_AANGELEVERDE TEKST_:

:::

[anysurfer.logo]

Regelgeving kadervorming: de essentie

Regelgeving kadervorming: de essentie

Kadervorming

Kadervormingstrajecten organiseren betekent ook dat je veel regels moet volgen. Dit artikel geldt als een geheugensteuntje voor jezelf. Het is een korte samenvatting van wat de overheid van jouw vereniging verwacht. Om helemaal op de hoogte te zijn, lees je best het decreet en uitvoeringsbesluit na. Of je leest het artikel: Regelgeving Kadervorming – aan deze regels moet je voldoen.

1. Kadervormingstrajecten Een volledig kadervormingstraject bestaat uit twee delen die elkaar in volgorde opvolgen.

CURSUS (50-55u) + STAGE (50u) = ATTEST

De delen van het traject kunnen op verschillende manieren plaatsvinden.
  • Het theoretische deel (cursus) kan zowel bestaan uit aansluitende dagen met overnachting, alsook zonder overnachting of opgedeeld in weekends, modules, … met of zonder overnachting. Belangrijk is alleszins dat de cursus minimaal uit 50 reële vormingsuren bestaat en maximaal uit 55 uur waarvan je minstens 50 uur werkt aan de competenties die zijn vastgelegd in het uitvoeringsbesluit. Je hebt ook minimaal 4 deelnemers nodig. 
  • De begeleide stage bestaat ook uit 50 uren en kan zowel binnen (bv. In een lokale afdeling of op vakantiekamp, …) als buiten jouw jeugdwerkorganisatie (bij een andere jeugdwerkorganisatie) plaatsvinden. 

Een deelnemer moet het gehele traject binnen 3 jaar tijd afronden: vanaf de start van de cursus krijgt de jongere drie jaar de tijd om een stage af te ronden. Bij afronding van het traject ontvangt de deelnemer een attest dat wordt uitgereikt door de Vlaamse Overheid.

:::

_AANGELEVERDE GEGEVENS_:
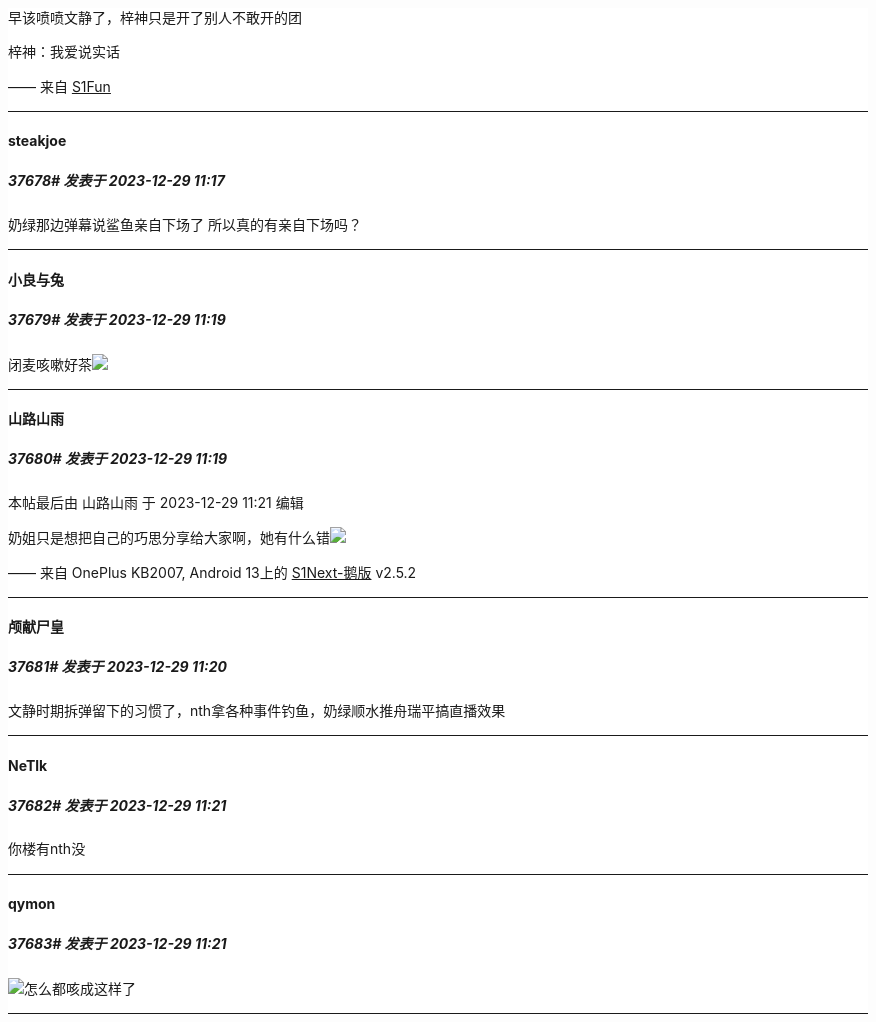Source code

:早该喷喷文静了，梓神只是开了别人不敢开的团

梓神：我爱说实话

—— 来自 [S1Fun](https://s1fun.koalcat.com)

*****

####  steakjoe  
##### 37678#       发表于 2023-12-29 11:17

奶绿那边弹幕说鲨鱼亲自下场了 所以真的有亲自下场吗？

*****

####  小良与兔  
##### 37679#       发表于 2023-12-29 11:19

闭麦咳嗽好茶<img src="https://static.saraba1st.com/image/smiley/face2017/072.png" referrerpolicy="no-referrer">

*****

####  山路山雨  
##### 37680#       发表于 2023-12-29 11:19

 本帖最后由 山路山雨 于 2023-12-29 11:21 编辑 

奶姐只是想把自己的巧思分享给大家啊，她有什么错<img src="https://static.saraba1st.com/image/smiley/face2017/065.png" referrerpolicy="no-referrer">

—— 来自 OnePlus KB2007, Android 13上的 [S1Next-鹅版](https://github.com/ykrank/S1-Next/releases) v2.5.2


*****

####  颅献尸皇  
##### 37681#       发表于 2023-12-29 11:20

文静时期拆弹留下的习惯了，nth拿各种事件钓鱼，奶绿顺水推舟瑞平搞直播效果

*****

####  NeTlk  
##### 37682#       发表于 2023-12-29 11:21

你楼有nth没

*****

####  qymon  
##### 37683#       发表于 2023-12-29 11:21

<img src="https://static.saraba1st.com/image/smiley/face2017/136.png" referrerpolicy="no-referrer">怎么都咳成这样了

*****

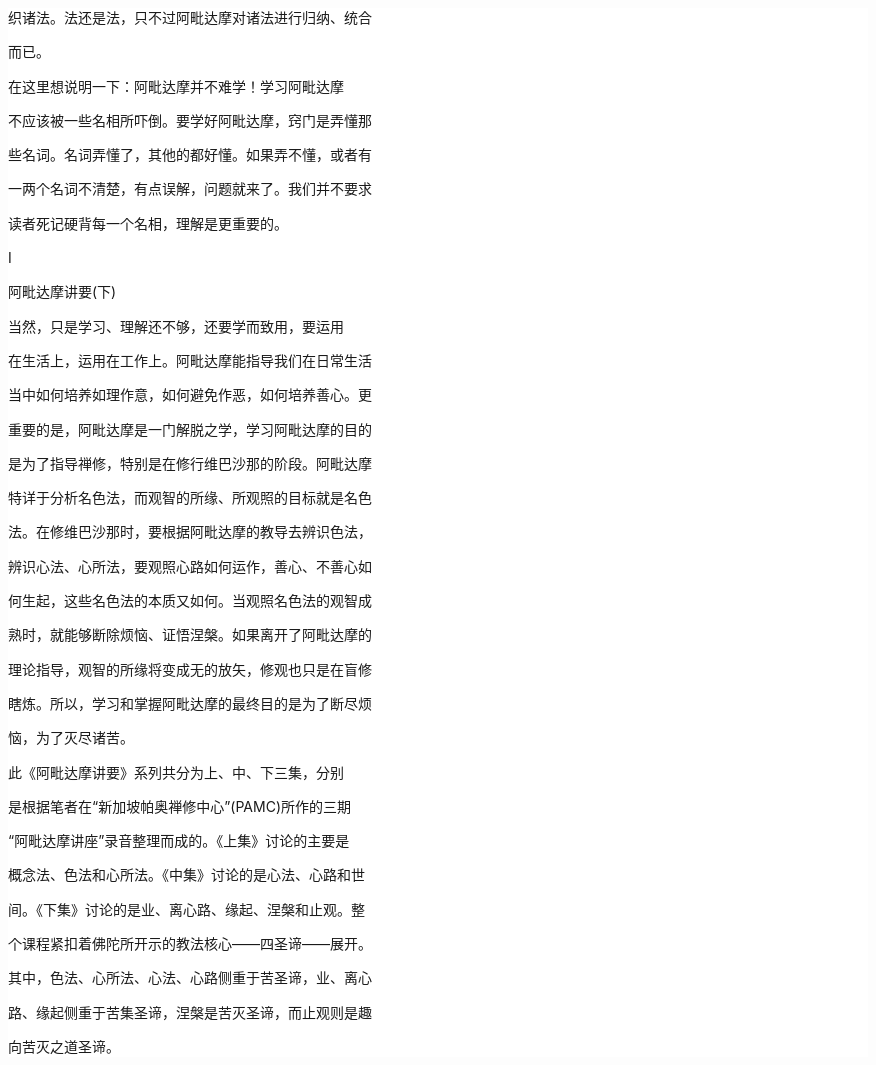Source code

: 织诸法。法还是法，只不过阿毗达摩对诸法进行归纳、统合

而已。

在这里想说明一下：阿毗达摩并不难学！学习阿毗达摩

不应该被一些名相所吓倒。要学好阿毗达摩，窍门是弄懂那

些名词。名词弄懂了，其他的都好懂。如果弄不懂，或者有

一两个名词不清楚，有点误解，问题就来了。我们并不要求

读者死记硬背每一个名相，理解是更重要的。





I


阿毗达摩讲要(下)

当然，只是学习、理解还不够，还要学而致用，要运用

在生活上，运用在工作上。阿毗达摩能指导我们在日常生活

当中如何培养如理作意，如何避免作恶，如何培养善心。更

重要的是，阿毗达摩是一门解脱之学，学习阿毗达摩的目的

是为了指导禅修，特别是在修行维巴沙那的阶段。阿毗达摩

特详于分析名色法，而观智的所缘、所观照的目标就是名色

法。在修维巴沙那时，要根据阿毗达摩的教导去辨识色法，

辨识心法、心所法，要观照心路如何运作，善心、不善心如

何生起，这些名色法的本质又如何。当观照名色法的观智成

熟时，就能够断除烦恼、证悟涅槃。如果离开了阿毗达摩的

理论指导，观智的所缘将变成无的放矢，修观也只是在盲修

瞎炼。所以，学习和掌握阿毗达摩的最终目的是为了断尽烦

恼，为了灭尽诸苦。



此《阿毗达摩讲要》系列共分为上、中、下三集，分别

是根据笔者在“新加坡帕奥禅修中心”(PAMC)所作的三期

“阿毗达摩讲座”录音整理而成的。《上集》讨论的主要是

概念法、色法和心所法。《中集》讨论的是心法、心路和世

间。《下集》讨论的是业、离心路、缘起、涅槃和止观。整

个课程紧扣着佛陀所开示的教法核心——四圣谛——展开。

其中，色法、心所法、心法、心路侧重于苦圣谛，业、离心

路、缘起侧重于苦集圣谛，涅槃是苦灭圣谛，而止观则是趣

向苦灭之道圣谛。
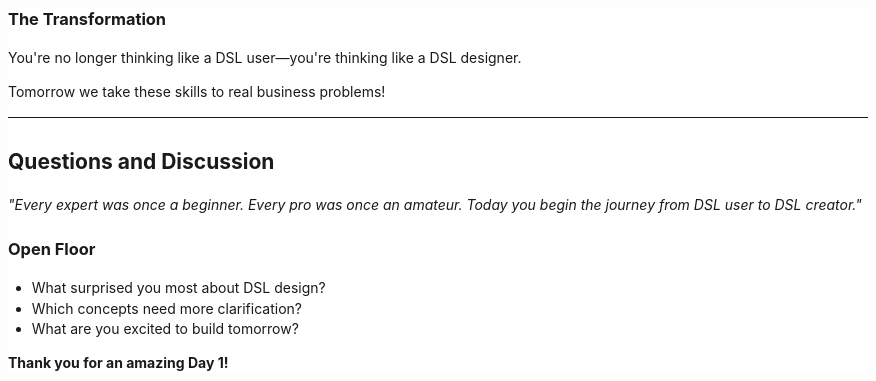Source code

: ### The Transformation
You're no longer thinking like a DSL user—you're thinking like a DSL designer.

Tomorrow we take these skills to real business problems!

---

## Questions and Discussion

*"Every expert was once a beginner. Every pro was once an amateur. Today you begin the journey from DSL user to DSL creator."*

### Open Floor
- What surprised you most about DSL design?
- Which concepts need more clarification?
- What are you excited to build tomorrow?

**Thank you for an amazing Day 1!**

:::

_OPDRACHT A_:
Beantwoord deze vragen over de tekst over regelgeving voor kadervorming:
(i) Hoeveel deelnemers heeft een cursus minimaal nodig?
(ii) Uit hoeveel uren bestaat de begeleide stage?
(iii) Wie reikt het attest uit bij afronding van het traject?
_OPDRACHT B_: Zet de tekst over regelgeving voor kadervorming voort, aansluitend op de laatste zin.
De gegevens hierboven komen uit een andere bron dan de tekst.

_ANTWOORD A_:
(i) Minimaal 4 deelnemers.
(ii) 50 uren.
(iii) De Vlaamse Overheid.

_ANTWOORD B_:
2. Competentieprofielen

Leeruitkomsten staan voorop in de kadervormingsregels. Elk attest somt een set aan basiscompetenties op. Iemand die een attest krijgt, heeft dus een bewijs dat hij of zij deze competenties in een voldoende mate bezit. De competenties vormen de basis voor de cursus en stage. Elk deel van het kadervormingstraject is er op gericht dat de deelnemer de competenties uit het bijhorende profiel verwerft of hier verder in groeit. In je erkenningsdossier (zie verder) geef je aan op welke manier je vereniging deze competentieverwerving garandeert en stimuleert. Van belang is dat jongeren leren herkennen en benoemen wat ze bijleren doorheen hun traject en dat begeleiders voldoende competent zijn om hen hierin te begeleiden.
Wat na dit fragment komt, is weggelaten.